**Extract**
# PLOTS Access



## Dexter (Sep 27, 2004)

I have a quarter of land in the SE that I have had in PLOTS for the last couple of years. This year, it looks like I might actually have time to give it a walk during pheasant opener. My question is, as the landowner and a hunter, am I restricted from "camping" in the yard? (there's a tree grove where the farm used to be, with an established driveway leading to it) I figured I'd throw up the tent on Friday night when I got there and wake up on site Saturday morning and "walk the dog."

Is this legal/ ethical since the land has been put into the public's hands for hunting? This land was put in PLOTS for everyone to hunt, since I really don't have the time like I used to. I don't want to step on anyone's toes, but at the same time I'd like to be the first one out there come opening morning. (like any other hunter I suppose)

I'd apreciate other hunters' views on this. Thanks!
FWIW, I am a ND resident. PLOTS are legal for me on opener.


----------



## Sasha and Abby (May 11, 2004)

Interesting question...

**Objective**
Answer these questions about the PLOTS thread:
1. How much land does Dexter have in PLOTS?
2. What is now where the farm used to be?
3. Where is Dexter a resident?

**Listing**
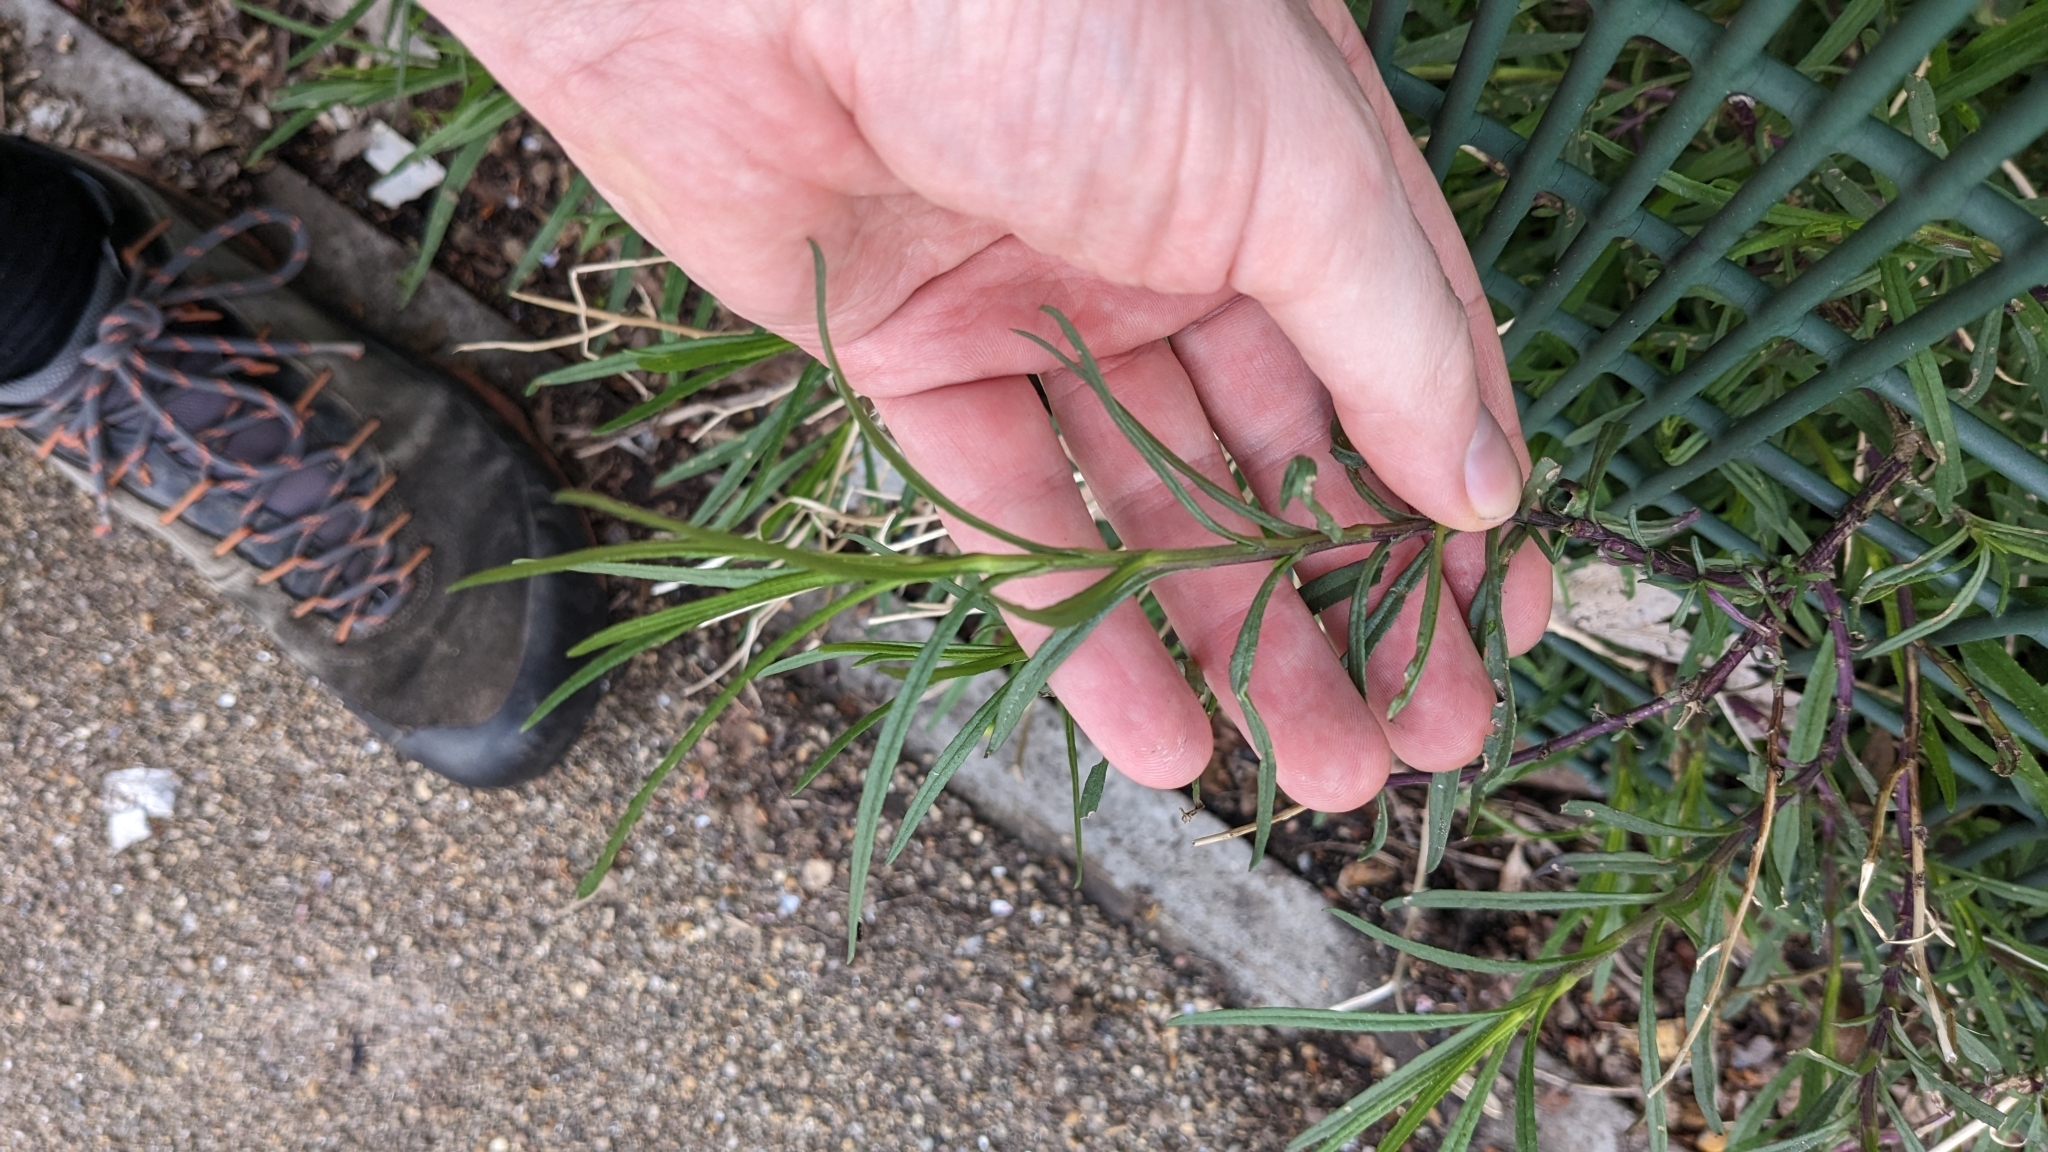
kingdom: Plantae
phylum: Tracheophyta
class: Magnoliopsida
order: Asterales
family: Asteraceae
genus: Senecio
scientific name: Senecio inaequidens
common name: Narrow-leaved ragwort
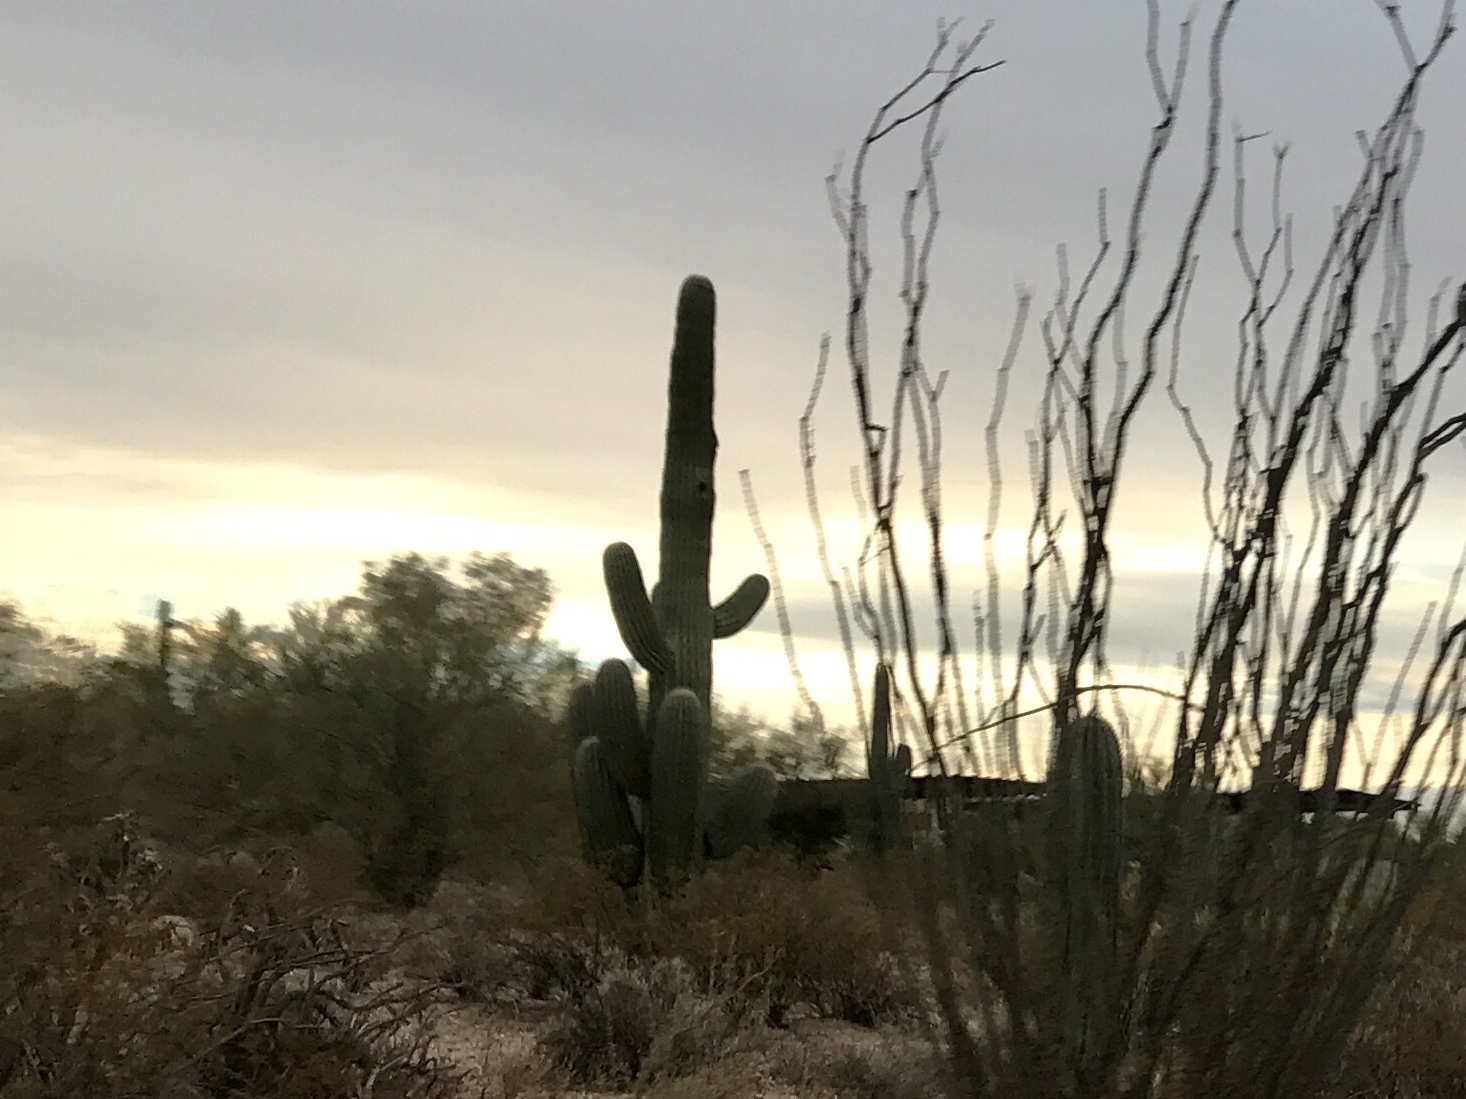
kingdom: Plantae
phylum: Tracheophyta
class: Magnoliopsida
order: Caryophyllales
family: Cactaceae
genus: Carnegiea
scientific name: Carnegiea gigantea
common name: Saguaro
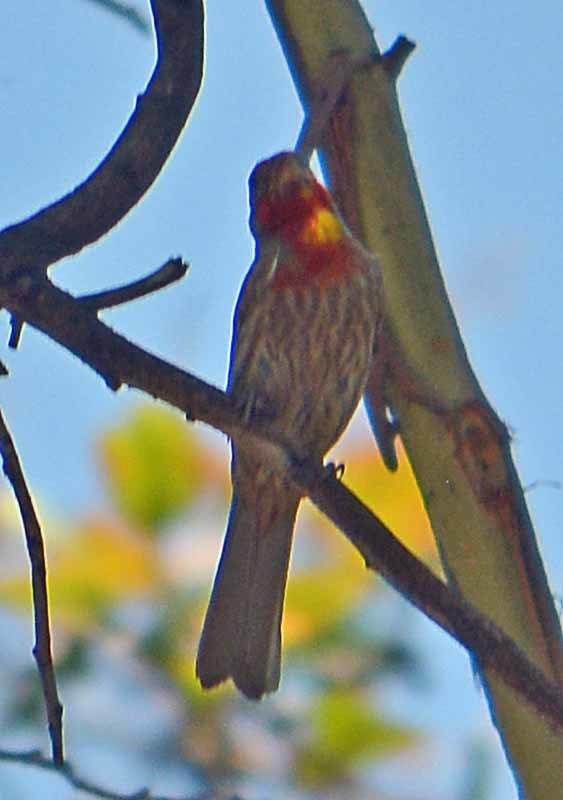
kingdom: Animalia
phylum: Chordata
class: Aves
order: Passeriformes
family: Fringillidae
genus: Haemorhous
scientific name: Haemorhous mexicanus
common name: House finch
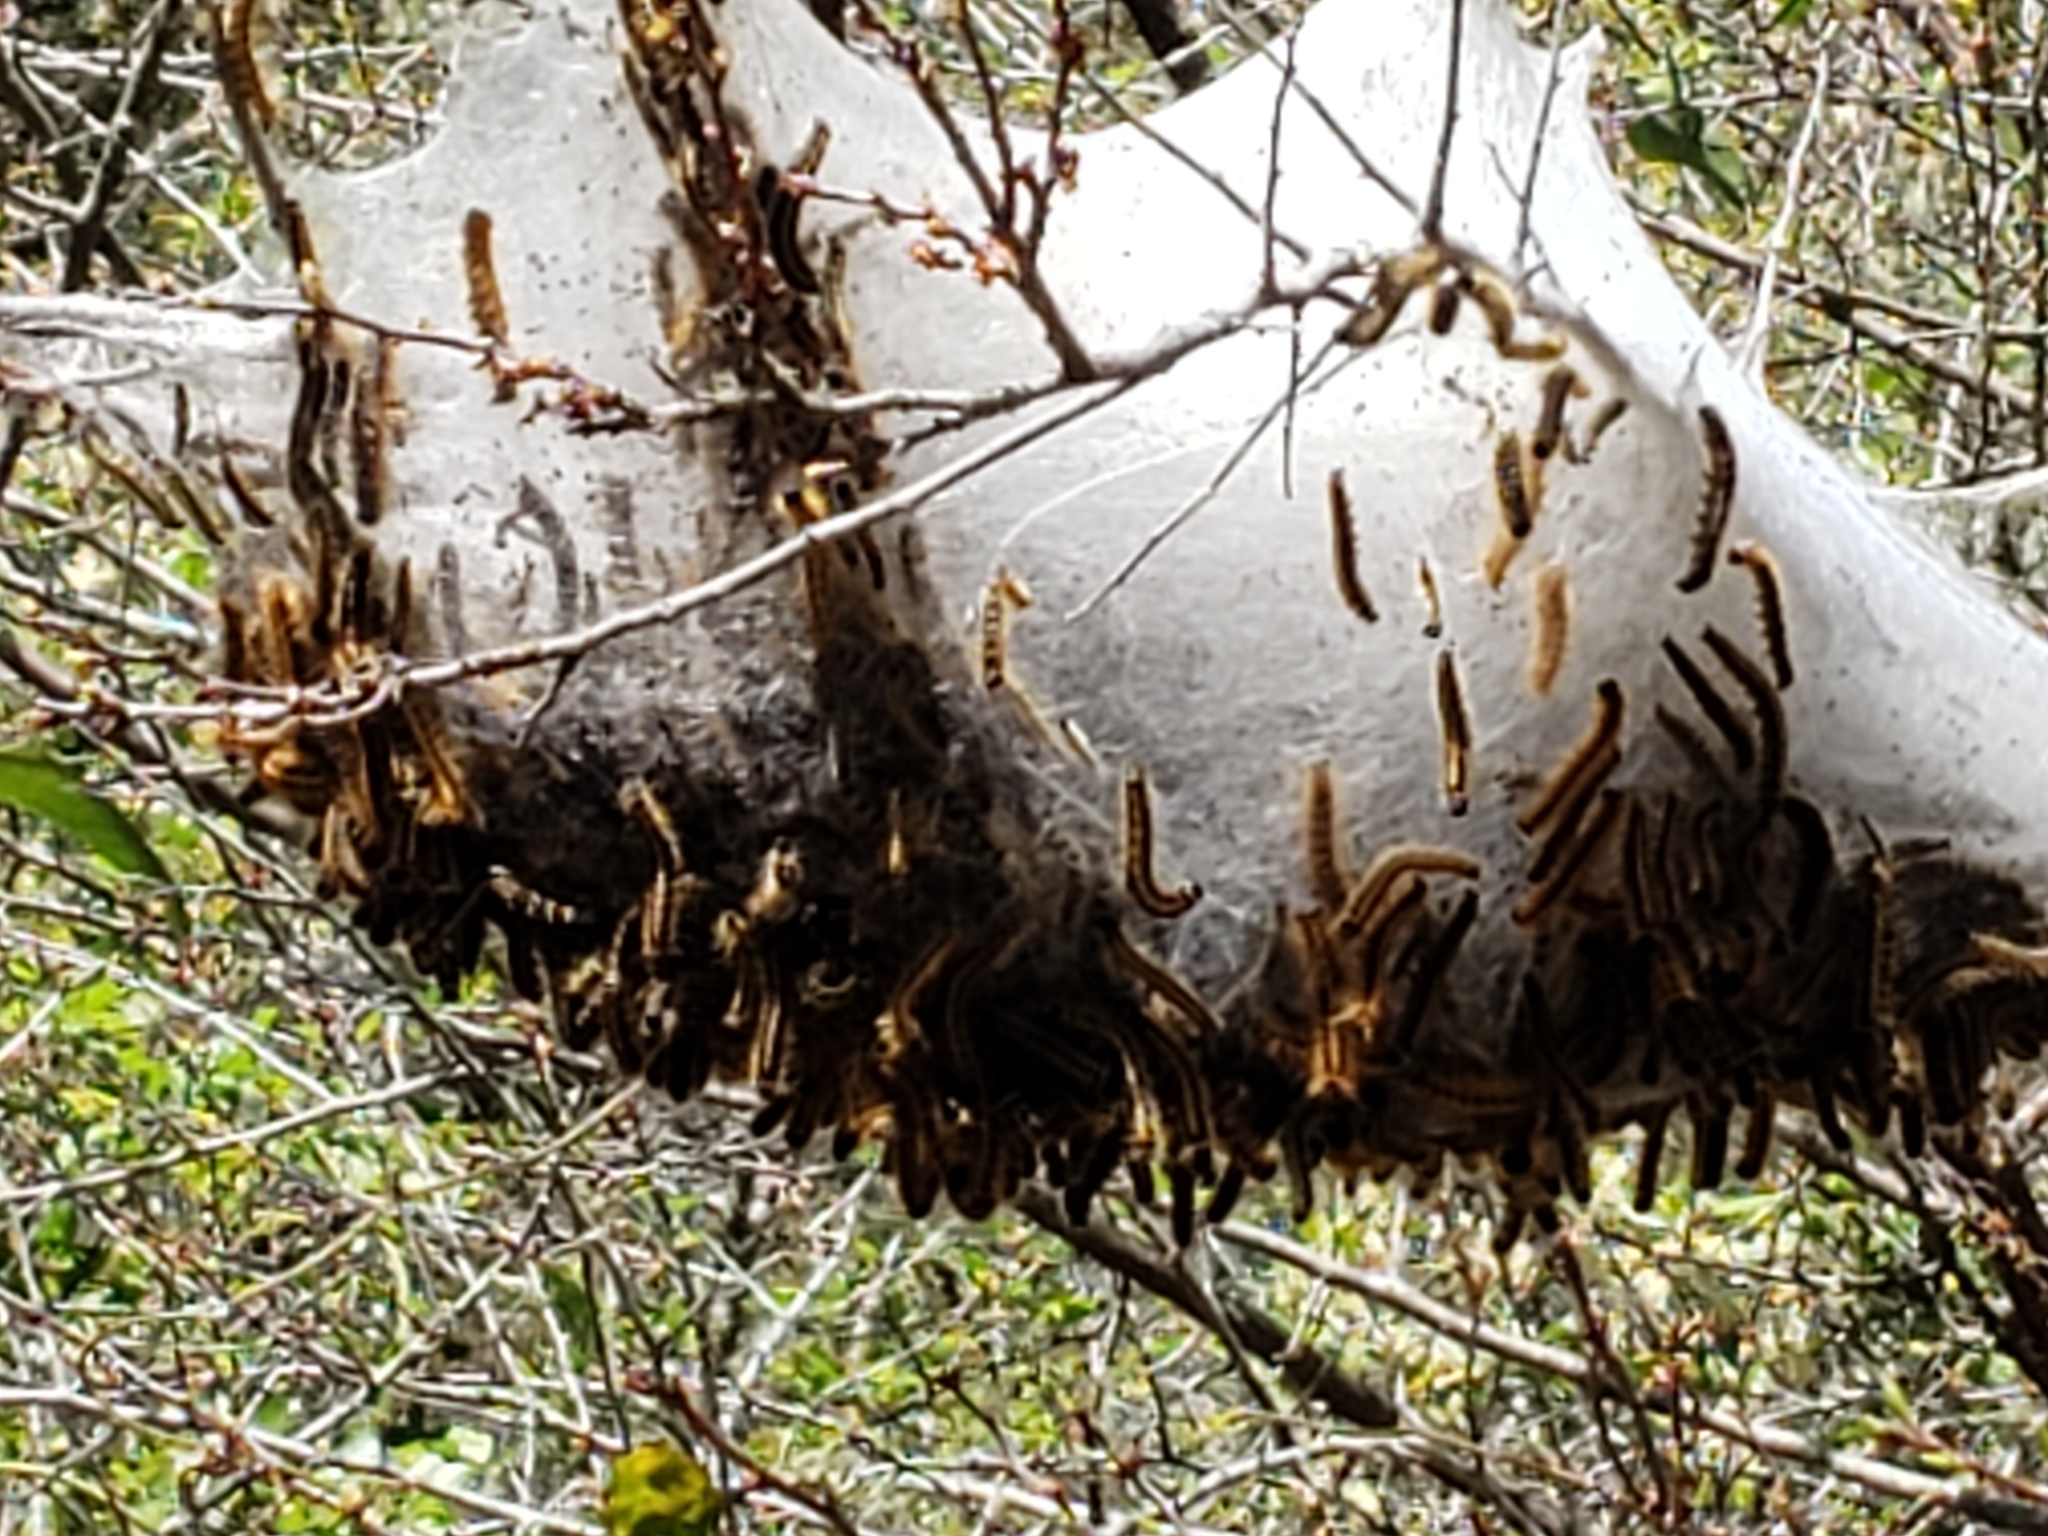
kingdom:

**Solution**
1. A quarter of land in the SE.
2. A tree grove, with an established driveway leading to it.
3. ND.